– Прошу прощения, сэр, это Пламфилд? – осведомился маленький оборванец у мужчины, открывшего внушительные ворота, перед которыми мальчугана высадил омнибус.
– Да. Тебя кто прислал?
– Мистер Лоренс. У меня письмо к хозяйке.
– Ладно, ступай в дом и передай в руки, она, паренек, тебя примет.
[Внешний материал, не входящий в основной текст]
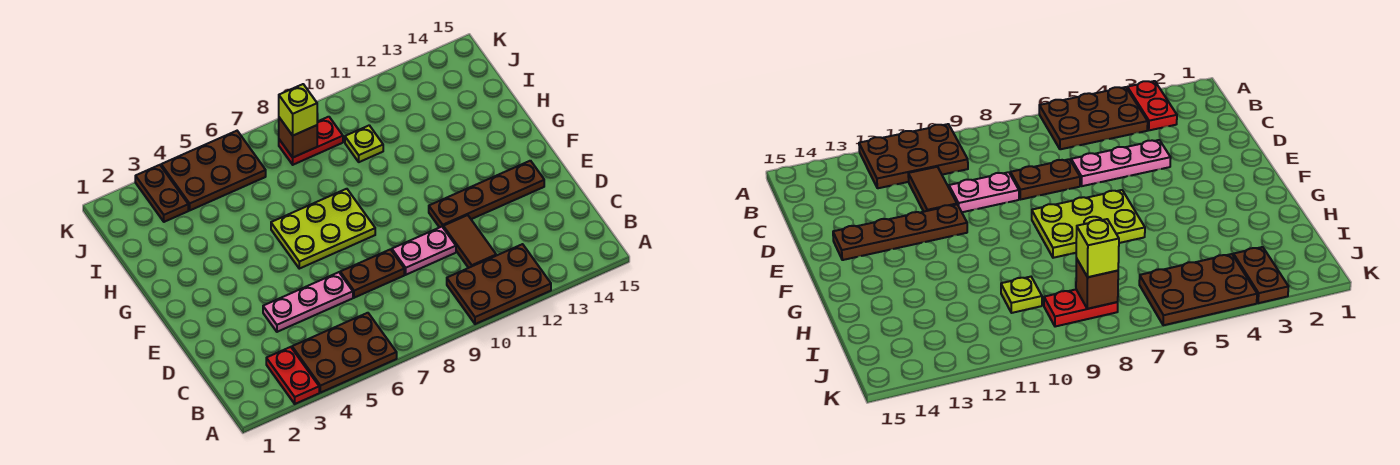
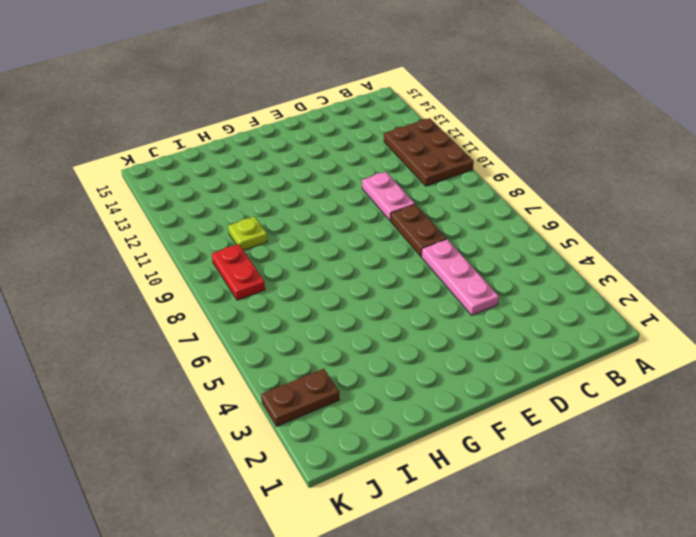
none -> red 1x2 plate [266,347,319,404]
none -> brown 2x3 plate [292,313,397,393]
none -> brown 1x2 tile [443,215,496,268]

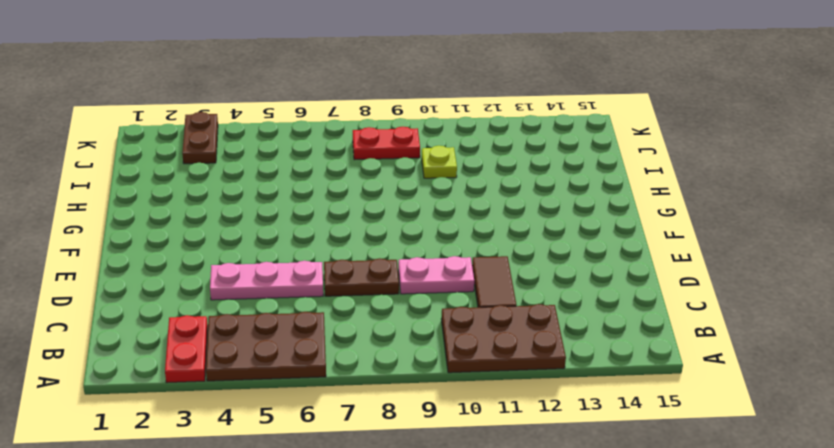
none -> brown 1x4 plate [429,161,544,227]
none -> lime 2x3 plate [271,189,375,269]
none -> brown 2x3 plate [161,131,266,210]

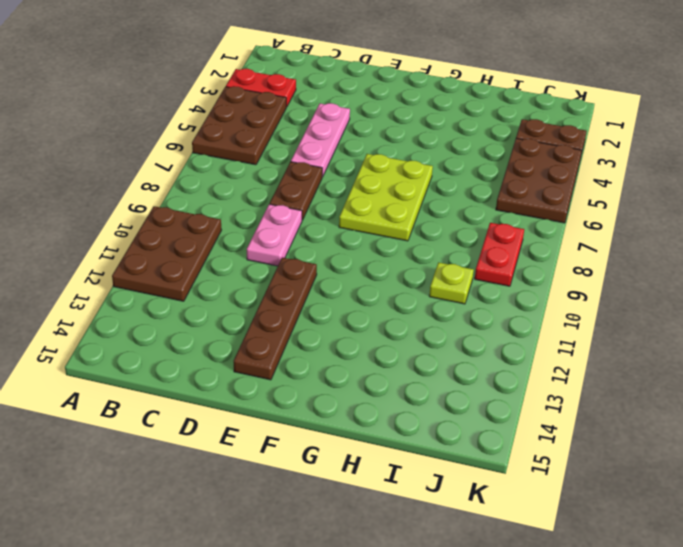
none -> brown 1x2 tile [443,215,496,268]
none -> brown 1x1 brick [279,118,317,157]
none -> lime 1x1 brick [279,84,317,135]

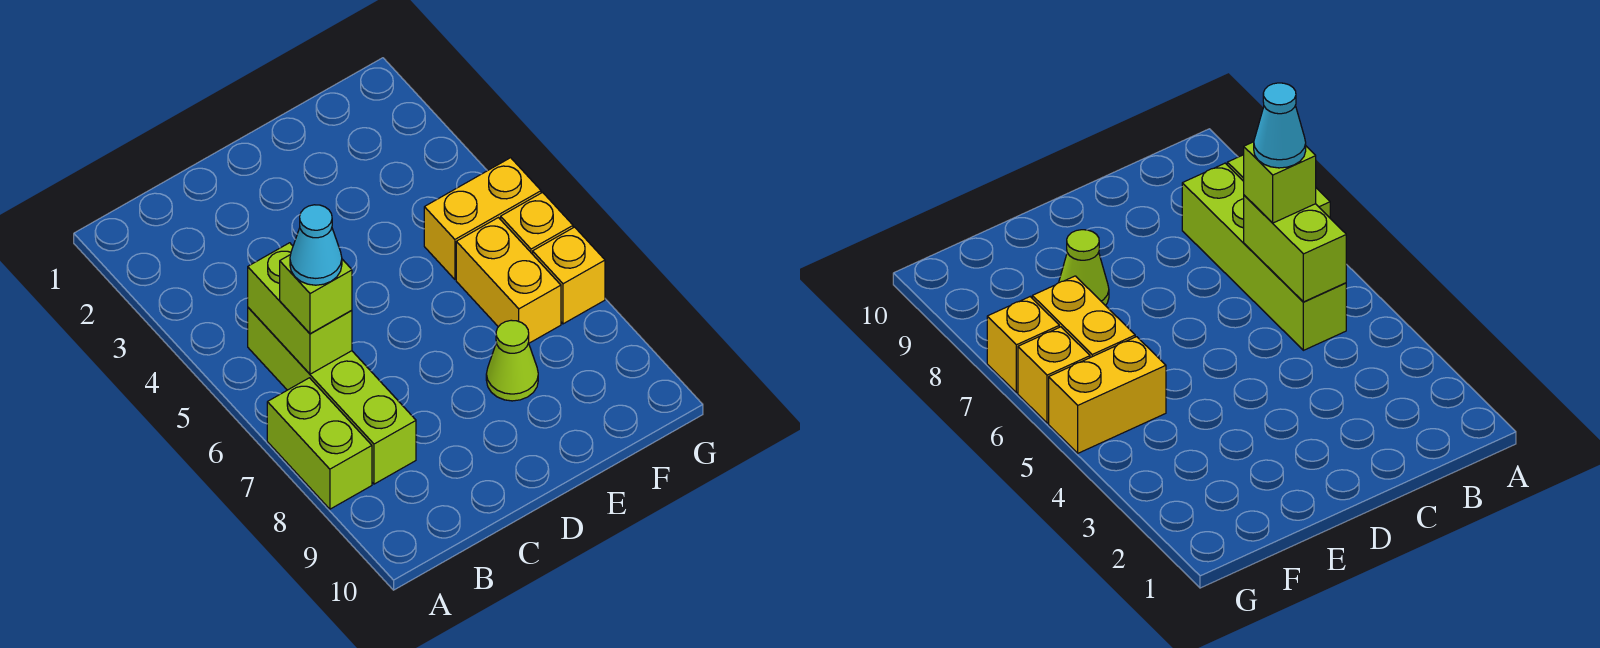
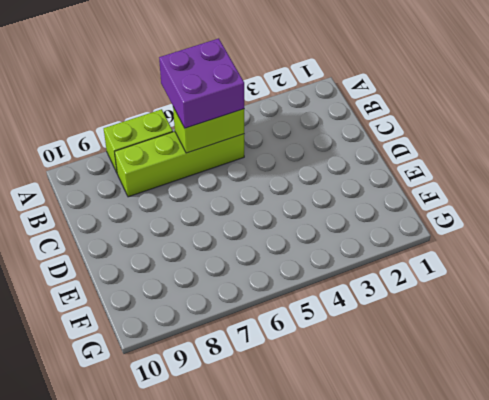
purple 2x2 brick [159,38,244,128] -> lime 1x1 brick [280,255,352,334]
none -> lime 1x1 cone [486,320,538,401]
none -> yellow 1x2 brick [424,158,541,279]

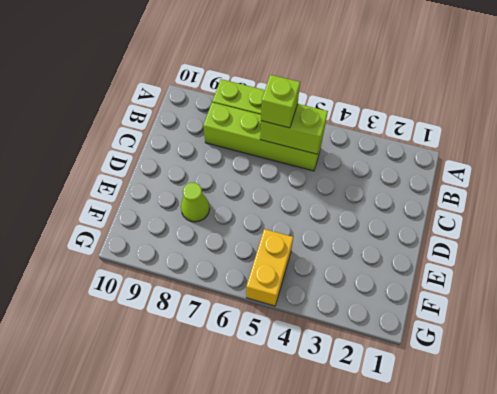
none -> yellow 1x2 brick [456,218,561,343]
none -> yellow 1x1 brick [501,192,573,254]

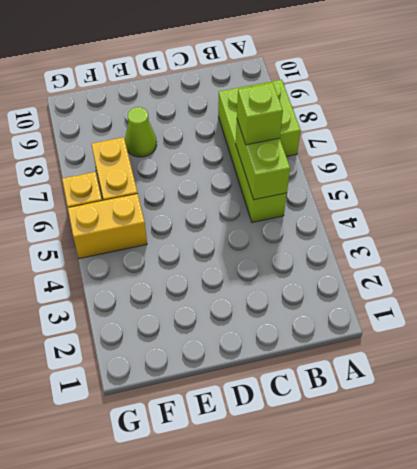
none -> yellow 1x1 brick [533,227,605,324]
none -> cyan 1x1 cone [290,205,342,285]

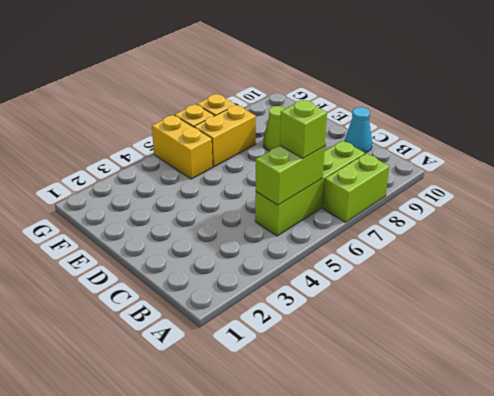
cyan 1x1 cone [345,107,372,153] -> cyan 1x1 cone moved to [290,205,342,285]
Мужчина говорил приветливо, и мальчик зашагал дальше, сильно приободренный. Сквозь мягкую весеннюю морось Нат увидел перед собой большое квадратное здание, точнее, гостеприимный на вид дом со старомодным крыльцом, широкой лестницей и светом во многих окнах. Жизнерадостное сияние не скрывали ни занавески, ни ставни, и, прежде чем потянуться к дверному молотку, Нат успел заметить множество маленьких теней, которые танцевали на стенах, услышать завлекательный гул мальчишеских голосов и ощутить, что вряд ли эти свет, тепло и уют могут предназначаться бездомному «пареньку» вроде него.
«Надеюсь, хозяйка меня примет», – подумал он и не слишком решительно качнул большой бронзовый дверной молоток в форме головы веселого грифона.
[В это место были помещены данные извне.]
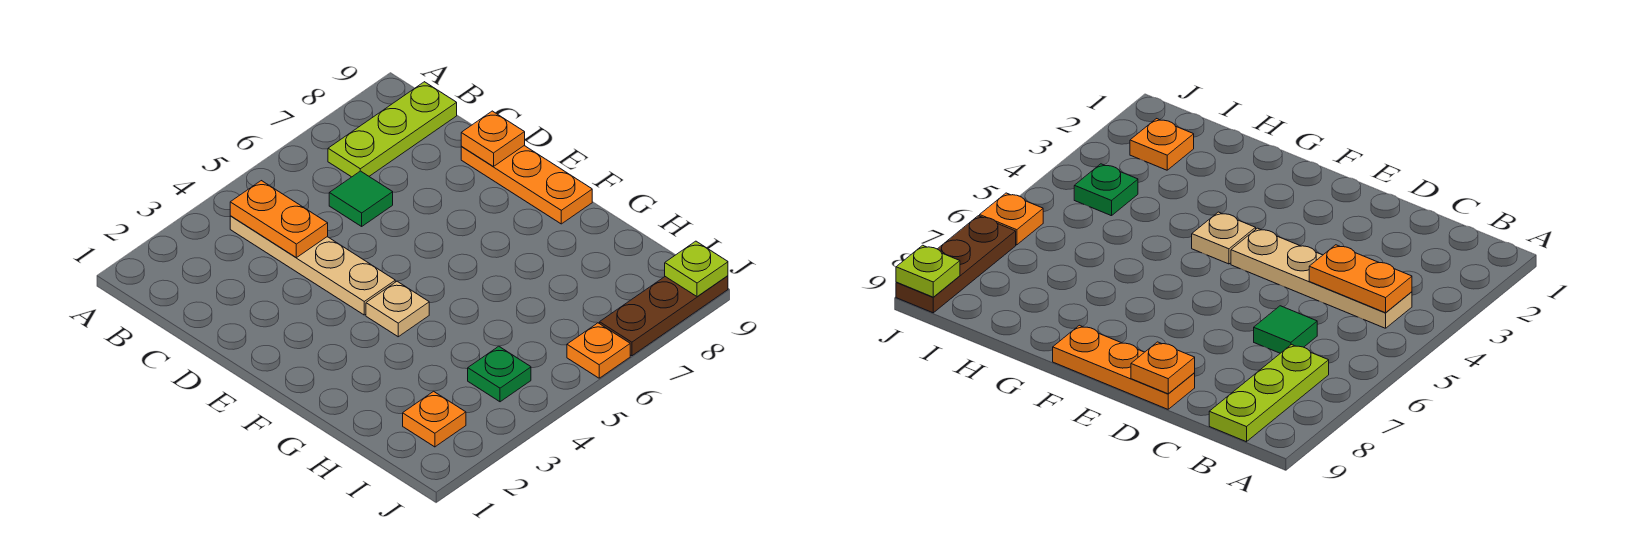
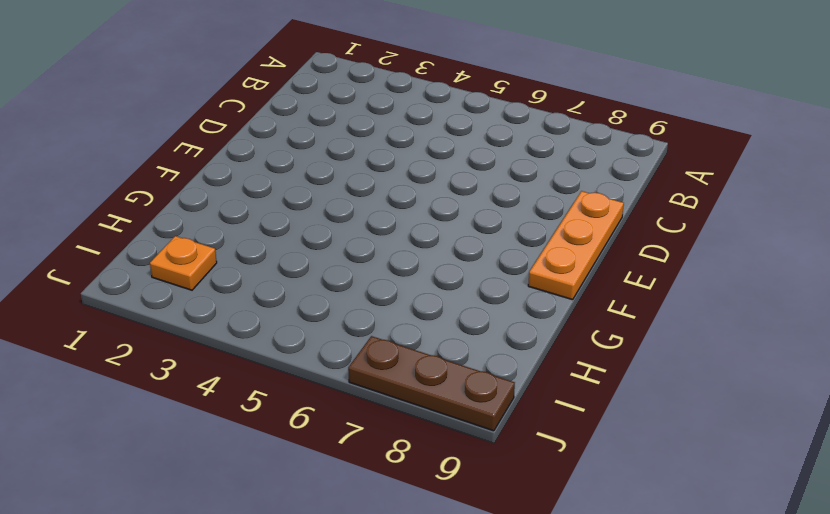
none -> tan 1x4 plate [230,216,395,315]
none -> lime 1x3 plate [328,82,457,177]
none -> green 1x1 tile [329,171,393,226]

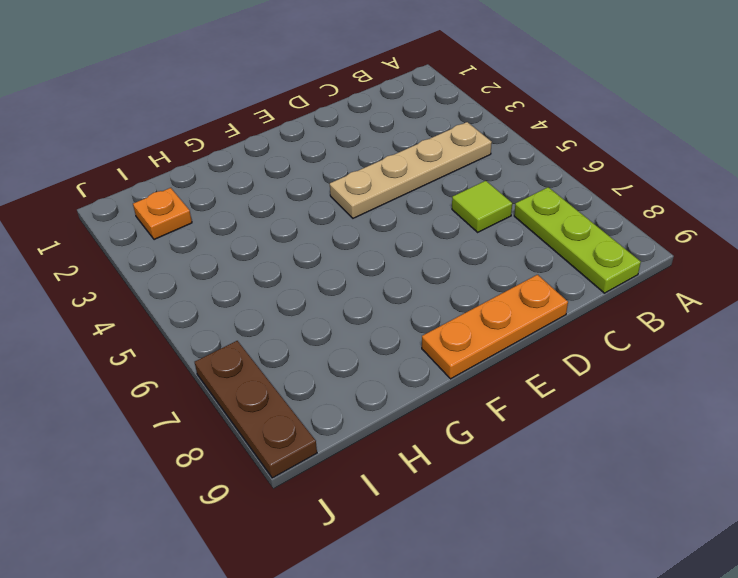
lime 1x1 tile [452,181,512,232] -> green 1x1 tile [329,171,393,226]
none -> tan 1x1 plate [366,281,429,337]
none -> green 1x1 plate [468,346,531,402]
none -> orange 1x1 plate [567,323,630,378]

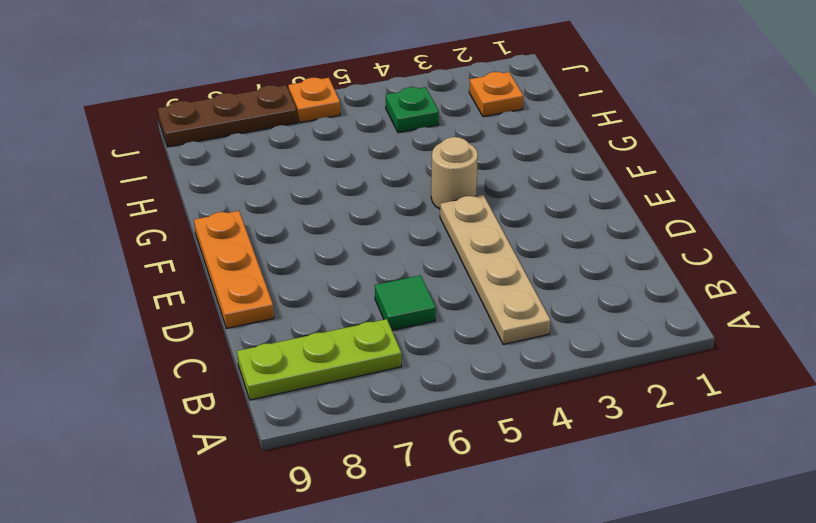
tan 1x1 round brick [431,137,478,209] -> tan 1x1 plate [366,281,429,337]
none -> orange 1x2 plate [230,181,328,258]
none -> orange 1x1 plate [461,111,525,167]
none -> lime 1x1 plate [665,241,728,297]

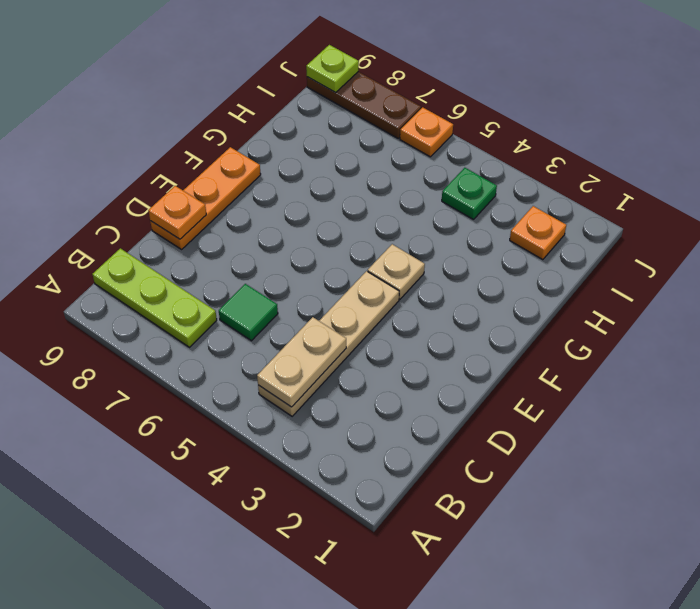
tan 1x2 plate [257,317,346,407] -> orange 1x2 plate [230,181,328,258]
Открыла ему румяная служанка. Взяв у него протянутое письмо, она улыбнулась. Видимо, принимать чужих мальчиков ей было не впервой, потому что она тут же указала на стул в вестибюле и проговорила, кивнув:
– Посиди тут, пусть вода на половик стечет, а я отнесу миссус.
Нат нашел, чем заполнить ожидание, – он с любопытством озирался, радуясь и увиденному, и тому, что из темноватого уголка у двери можно делать это незаметно.
Похоже, в доме так и кишели мальчишки, которые коротали дождливые сумерки, устраивая самые разные проказы. Мальчишки были повсюду, «впереди, и позади, и куда ни погляди», потому что сквозь открытые двери видны были симпатичные компании больших мальчиков, маленьких мальчиков и средних мальчиков: кто-то из них посвящал вечер отдыху, кто-то – буйству. Две большие комнаты справа явно служили классами – в них виднелись парты, карты, доски и книги. В камине пылал огонь, несколько лентяев развалились прямо перед ним, ведя беседу про новую крикетную площадку, да с таким жаром, что ботинки так и мелькали в воздухе. В одном углу, не обращая на шум никакого внимания, упражнялся в игре на флейте долговязый юнец. Еще двое-трое прыгали через парты, время от времени приостанавливаясь, чтобы отдышаться и похохотать над забавными рисунками какого-то озорника – тот исчертил доску карикатурами на всех присутствовавших.
В комнате слева стоял длинный стол, накрытый к ужину, – вместительные кувшины со свежим молоком, горки ломтей черного и белого хлеба, аккуратные стопки глазурованных пряников, столь милых мальчишескому сердцу. Пахло тостами, и к этому благоуханию примешивались нотки печеных яблочек – обольстительный запах для юного носа и желудка, сильно проголодавшихся.
Впрочем, веселее всего было в прихожей: у дальнего входа шла буйная игра в пятнашки. На одной площадке играли в шарики, на другой – в шашки, а на лестничной площадке сидели мальчик с книжкой, девочка с куклой (она пела ей колыбельную), два щенка и котенок; по перилам непрерывной чередой съезжали мальчики помладше, рискуя нанести непоправимый урон как своей одежде, так и конечностям.